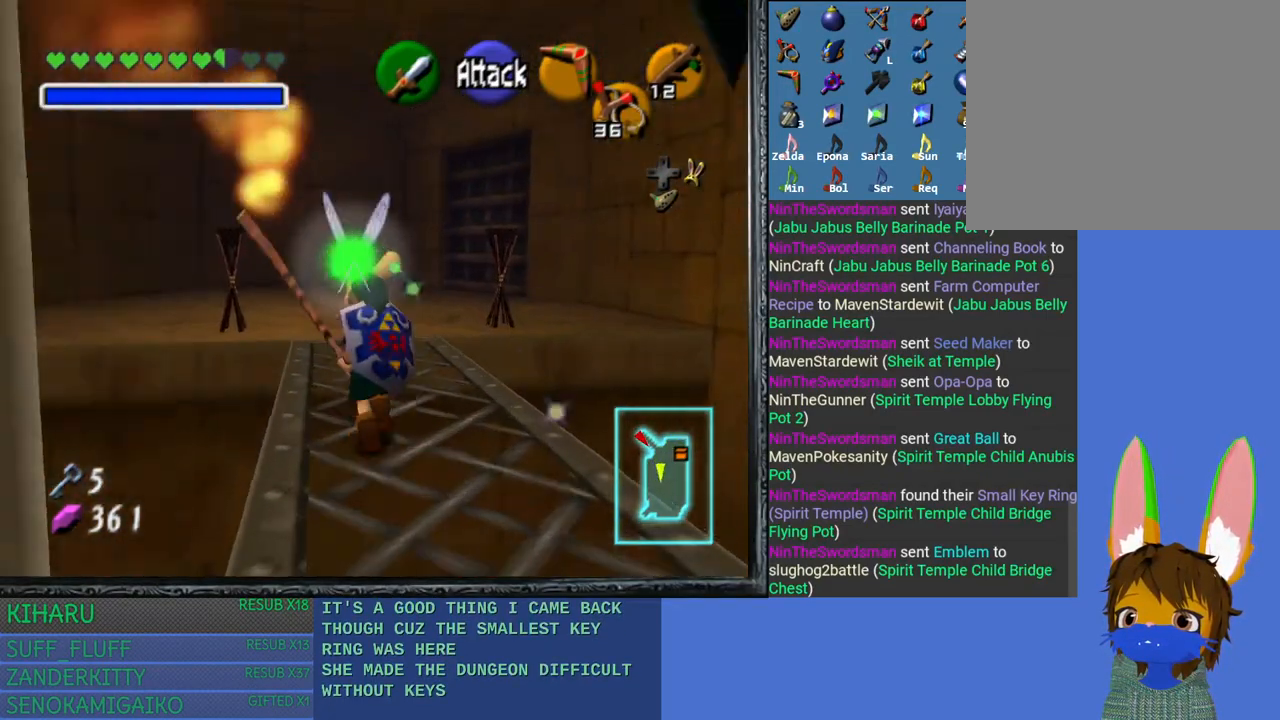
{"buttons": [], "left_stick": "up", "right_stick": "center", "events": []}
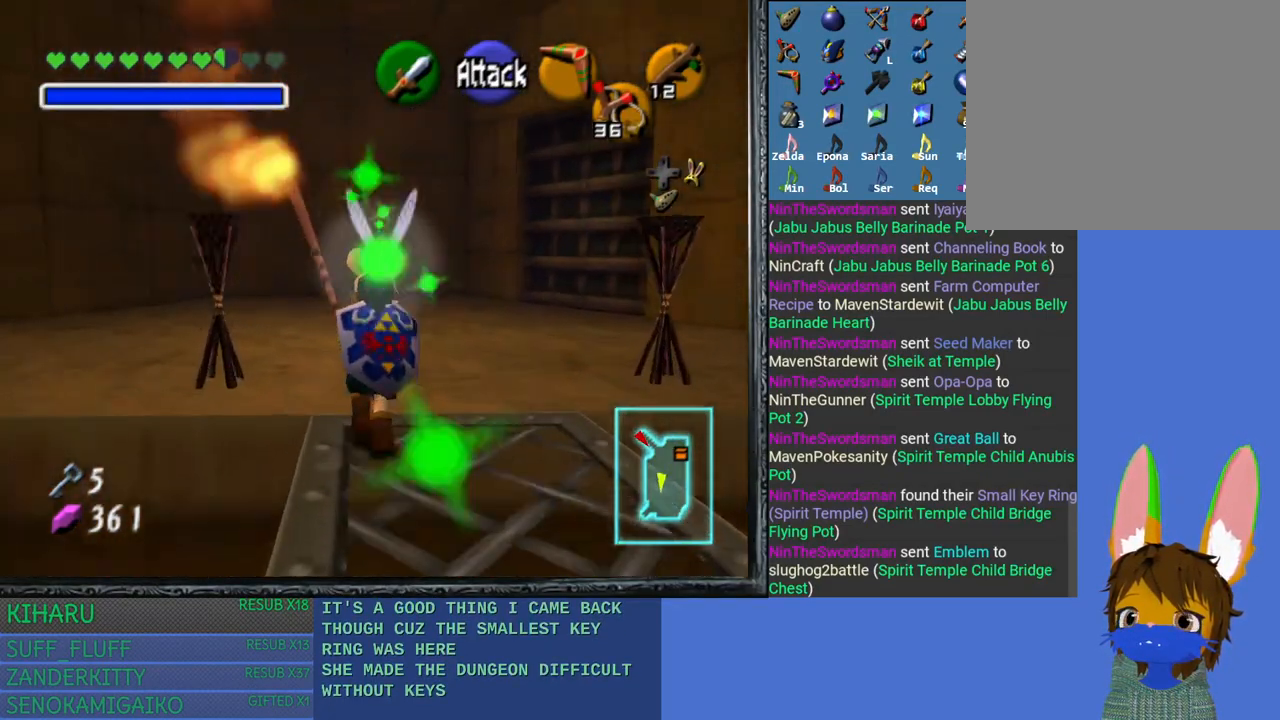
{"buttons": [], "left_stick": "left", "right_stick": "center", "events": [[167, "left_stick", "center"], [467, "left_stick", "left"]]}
--
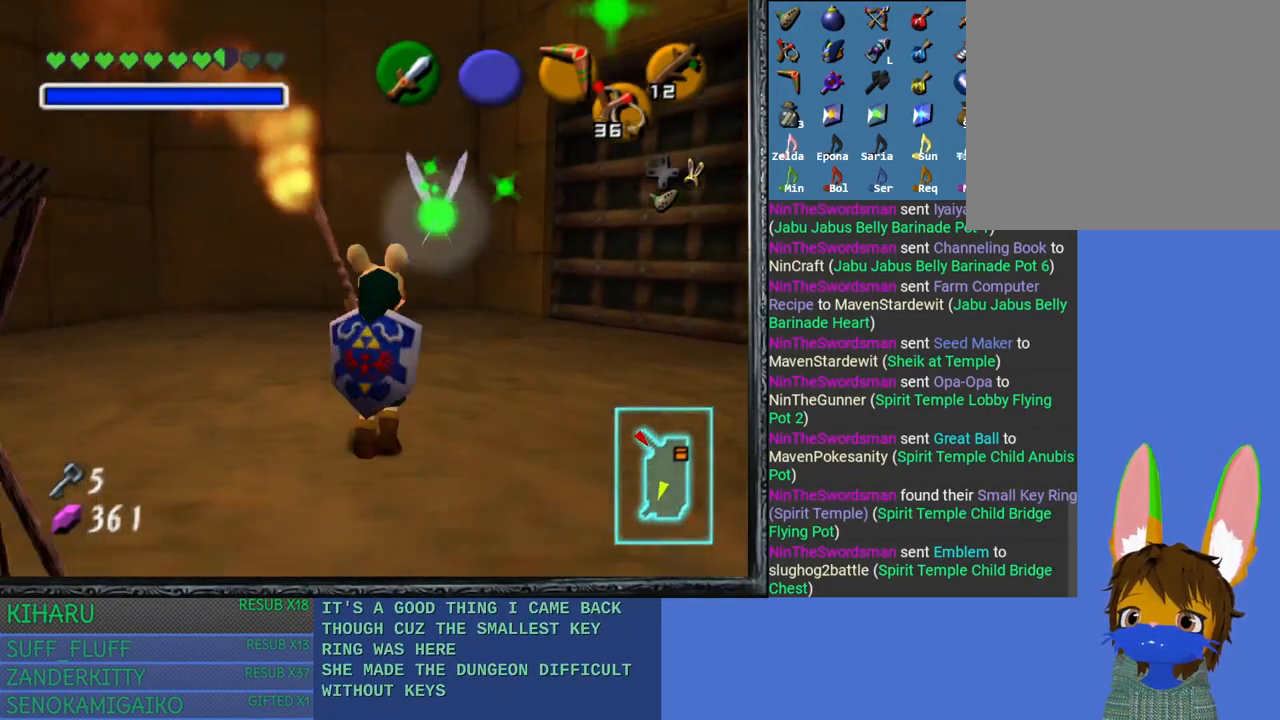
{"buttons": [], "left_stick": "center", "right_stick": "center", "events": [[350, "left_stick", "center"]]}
...
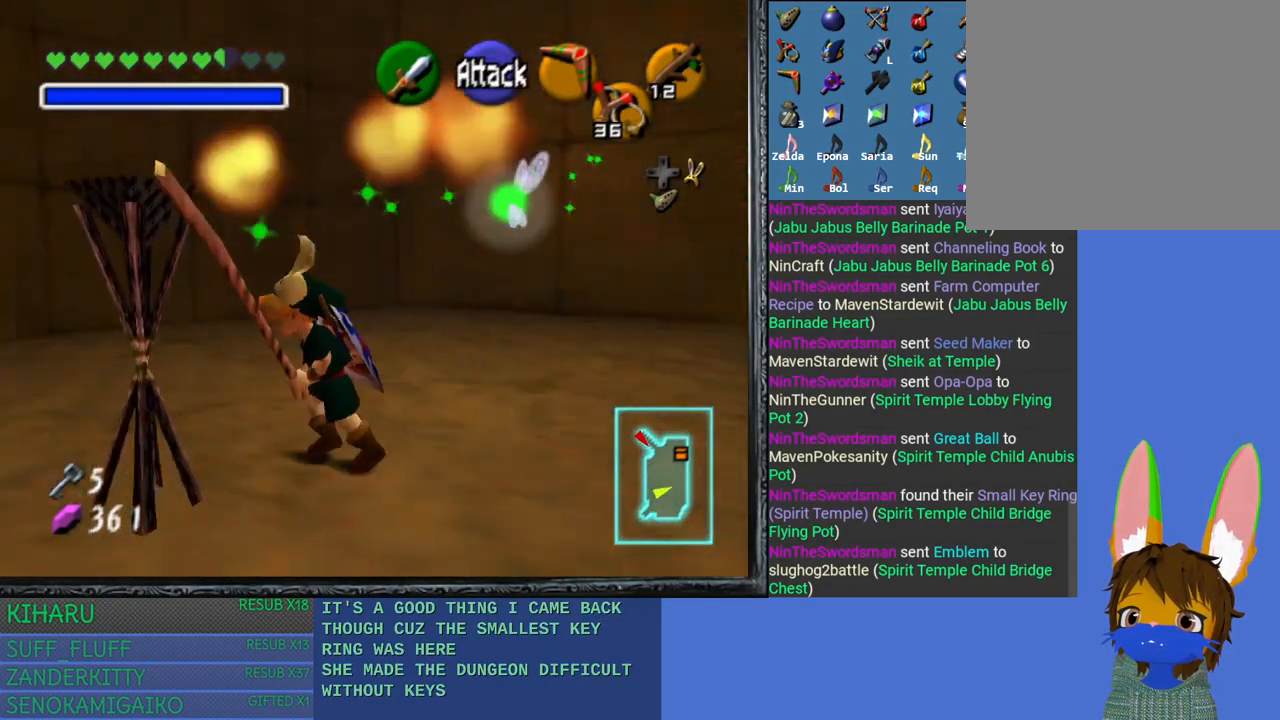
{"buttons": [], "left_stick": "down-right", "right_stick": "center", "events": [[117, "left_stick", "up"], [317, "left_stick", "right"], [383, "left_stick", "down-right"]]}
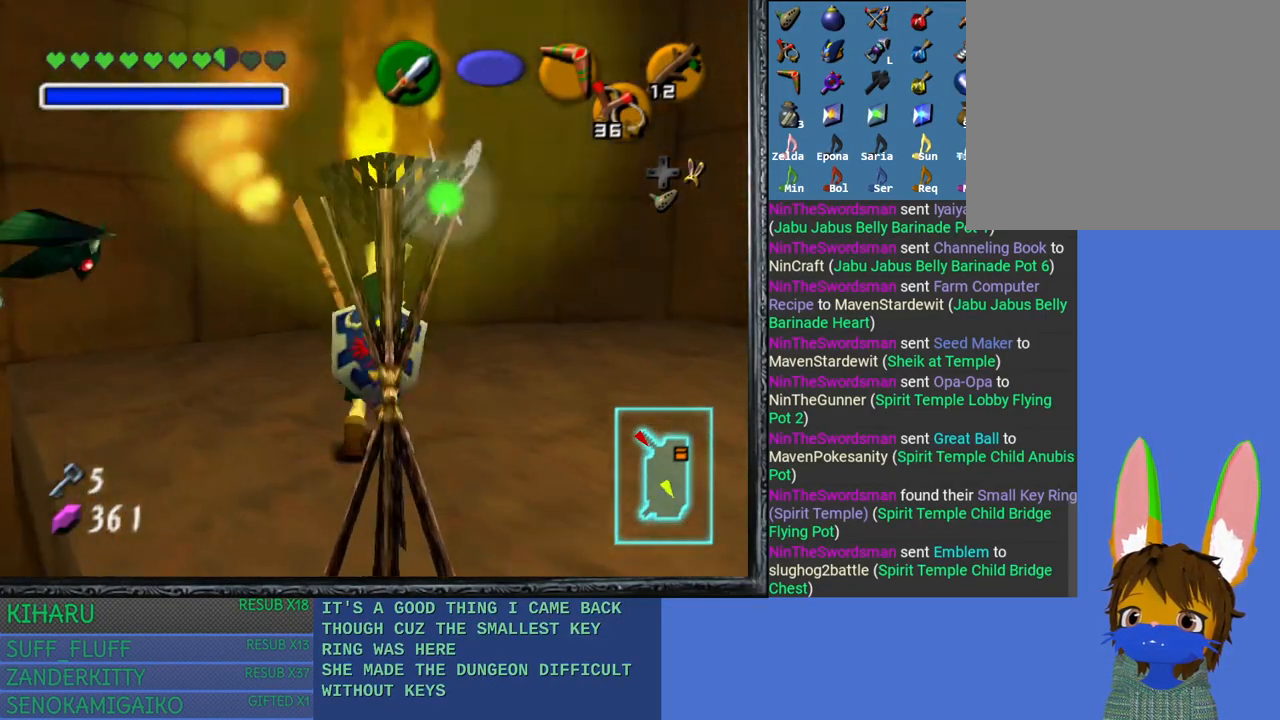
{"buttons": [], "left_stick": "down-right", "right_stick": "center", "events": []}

What is expected >> Every line above holding the string "down" should be listed.

Your response >>
{"buttons": [], "left_stick": "down-right", "right_stick": "center", "events": [[117, "left_stick", "up"], [317, "left_stick", "right"], [383, "left_stick", "down-right"]]}
{"buttons": [], "left_stick": "down-right", "right_stick": "center", "events": []}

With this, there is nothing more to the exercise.